State Watch

New data shows newspaper revenues down sharply

Newspaper publishers have seen revenues drop by more than half in the last two decades, as the internet disrupts advertising markets that once funded tens of thousands of jobs in newsrooms across the country.

New data from the U.S. Census Bureau shows newspaper publishers collected about $22.1 billion in revenue in 2020, less than half the amount they collected in 2002, according to the Bureau’s Service Annual Survey.

Revenues declined by nearly 28 percent between 2002 and 2010, according to the survey, and by another nearly 34 percent between 2010 and 2020.

Periodical publishers, who print and distribute magazines, scholarly and scientific journals and religious publications, saw their revenues decline by nearly as much, from $40.2 billion in 2002 to $23.9 billion in 2020.

Publishers took the biggest hits from a rapid decline in the value of advertising they sold. Since 2013, the revenues generated from subscriptions and sales of newspapers increased by about 10 percent, from just under $8 billion to about $8.8 billion. But advertising sales plummeted, from $16 billion in 2013 to just over $10 billion in 2020, accounting for virtually all of the lost revenue over those seven years.

The culprits are clear: Over the same time period, revenues generated by internet publishing and broadcasting firms and web search portals — companies like Facebook, Google and Amazon — saw advertising revenues skyrocket. More recent data from the Service Annual Survey shows advertising across those platforms more than triple, from $49.3 billion in 2013 to $160 billion in 2020.

“The rise of digital media and technology has transformed the way we access our news and entertainment,” wrote Adam Grundy, a supervisory statistician in the Census Bureau’s Economic Management Division. “It’s also had a devastating impact on print publishing industries.”

News businesses have responded to the drop in revenue by shedding jobs and consolidating operations. Data from the Bureau of Labor Statistics’ Occupational Employment and Wage Statistics survey shows the total number of newsroom employees peaked in 2006, at about 74,000. By 2020, that number had dropped to just over 30,000.

By comparison, that means more Americans work at firms like Kellogg’s, the cereal maker, and Sprouts Farmers Market, the niche super market with locations in 23 states, than work in all American newsrooms.

The internet’s prevalence in Americans’ news consumption diets has forced publishers to adapt to the modern reality of digital life. Companies like The New York Times and The Washington Post tout record numbers of digital subscribers who are willing to pay for news online, and unique visitors to newspaper websites are up across the board.

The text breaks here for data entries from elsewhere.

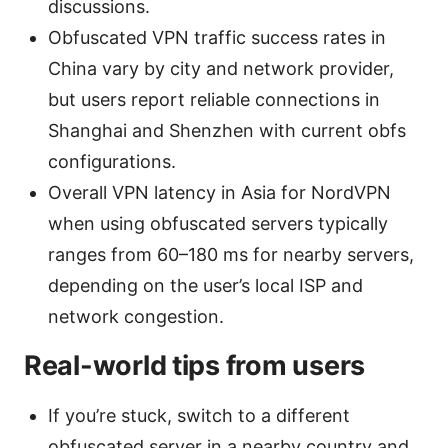
discussions.
Obfuscated VPN traffic success rates in
China vary by city and network provider,
but users report reliable connections in
Shanghai and Shenzhen with current obfs
configurations.
Overall VPN latency in Asia for NordVPN
when using obfuscated servers typically
ranges from 60–180 ms for nearby servers,
depending on the user’s local ISP and
network congestion.
Real-world tips from users
If you’re stuck, switch to a different
obfuscated server in a nearby country and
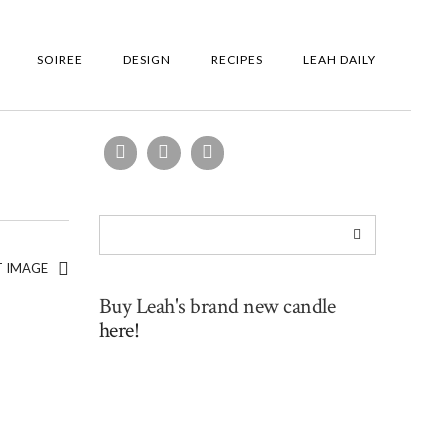
SOIREE
DESIGN
RECIPES
LEAH DAILY
T IMAGE
Buy Leah's brand new candle
here!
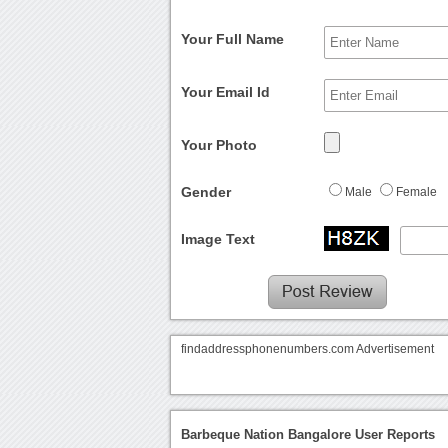
Your Full Name
Your Email Id
Your Photo
Gender
Male
Female
Image Text
findaddressphonenumbers.com Advertisement
Barbeque Nation Bangalore User Reports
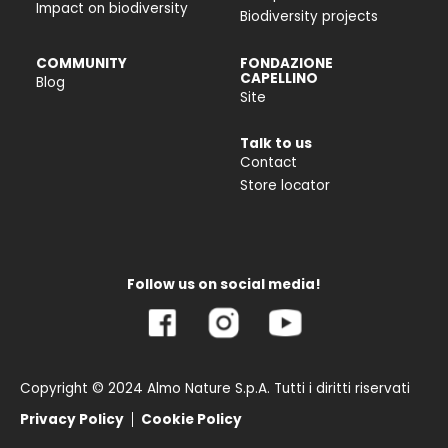
Impact on biodiversity
Biodiversity projects
COMMUNITY
FONDAZIONE
CAPELLINO
Blog
Site
Talk to us
Contact
Store locator
Follow us on social media!
Copyright © 2024 Almo Nature S.p.A. Tutti i diritti riservati
Privacy Policy
Cookie Policy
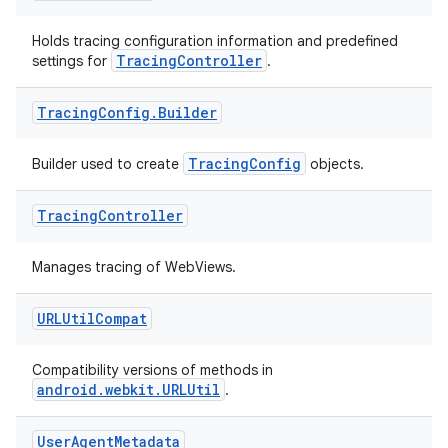
Holds tracing configuration information and predefined
TracingController
settings for
.
Tracing
Config
.
Builder
TracingConfig
Builder used to create
objects.
Tracing
Controller
Manages tracing of WebViews.
rotocol
URLUtil
Compat
Compatibility versions of methods in
android.webkit.URLUtil
.
wable
User
Agent
Metadata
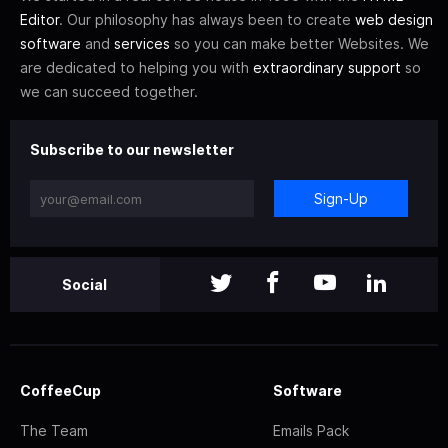
Editor
. Our philosophy has always been to create
web design
software
and
services
so you can make better Websites. We
are dedicated to helping you with
extraordinary support
so
we can succeed together.
Subscribe to our newsletter
Sign-Up
Social
CoffeeCup
Software
The Team
Emails Pack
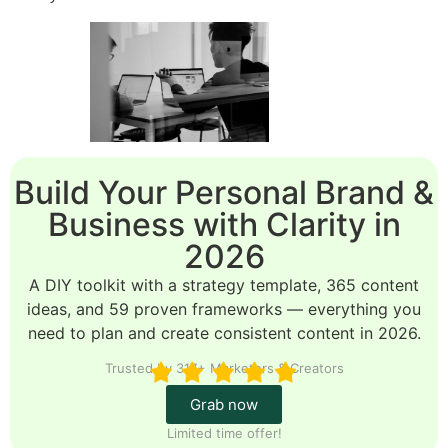
Build Your Personal Brand &
Business with Clarity in
2026
A DIY toolkit with a strategy template, 365 content
ideas, and 59 proven frameworks — everything you
need to plan and create consistent content in 2026.
Trusted by 317+ Marketers & Creators
Grab now
Limited time offer!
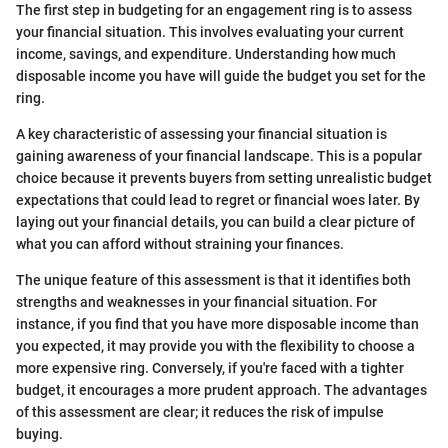
The first step in budgeting for an engagement ring is to assess
your financial situation. This involves evaluating your current
income, savings, and expenditure. Understanding how much
disposable income you have will guide the budget you set for the
ring.
A key characteristic of assessing your financial situation is
gaining awareness of your financial landscape. This is a popular
choice because it prevents buyers from setting unrealistic budget
expectations that could lead to regret or financial woes later. By
laying out your financial details, you can build a clear picture of
what you can afford without straining your finances.
The unique feature of this assessment is that it identifies both
strengths and weaknesses in your financial situation. For
instance, if you find that you have more disposable income than
you expected, it may provide you with the flexibility to choose a
more expensive ring. Conversely, if you're faced with a tighter
budget, it encourages a more prudent approach. The advantages
of this assessment are clear; it reduces the risk of impulse
buying.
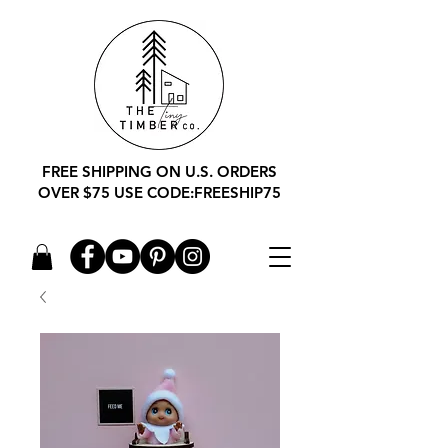
FREE SHIPPING ON U.S. ORDERS
OVER $75 USE CODE:FREESHIP75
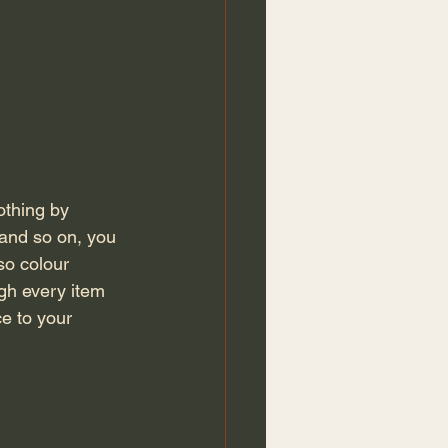
 and so on, you 
so colour 
gh every item 
ce to your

A Pew Research Center analysis of Comscore Media Metrix data shows the 50 largest newspapers in the United States attracted an average of 13.8 million unique visitors per month in the fourth quarter of 2020, up from 8.2 million in 2014.

At the same time, people are giving up their dead-tree editions of the paper. Total weekday circulation of top papers, compiled by the Alliance for Audited Media, has dropped from 34.6 million in 2016 to 24.3 million in 2020. The share of Americans who receive a daily newspaper is about half what it was in 2007, and down from a peak of 63 million in 1984.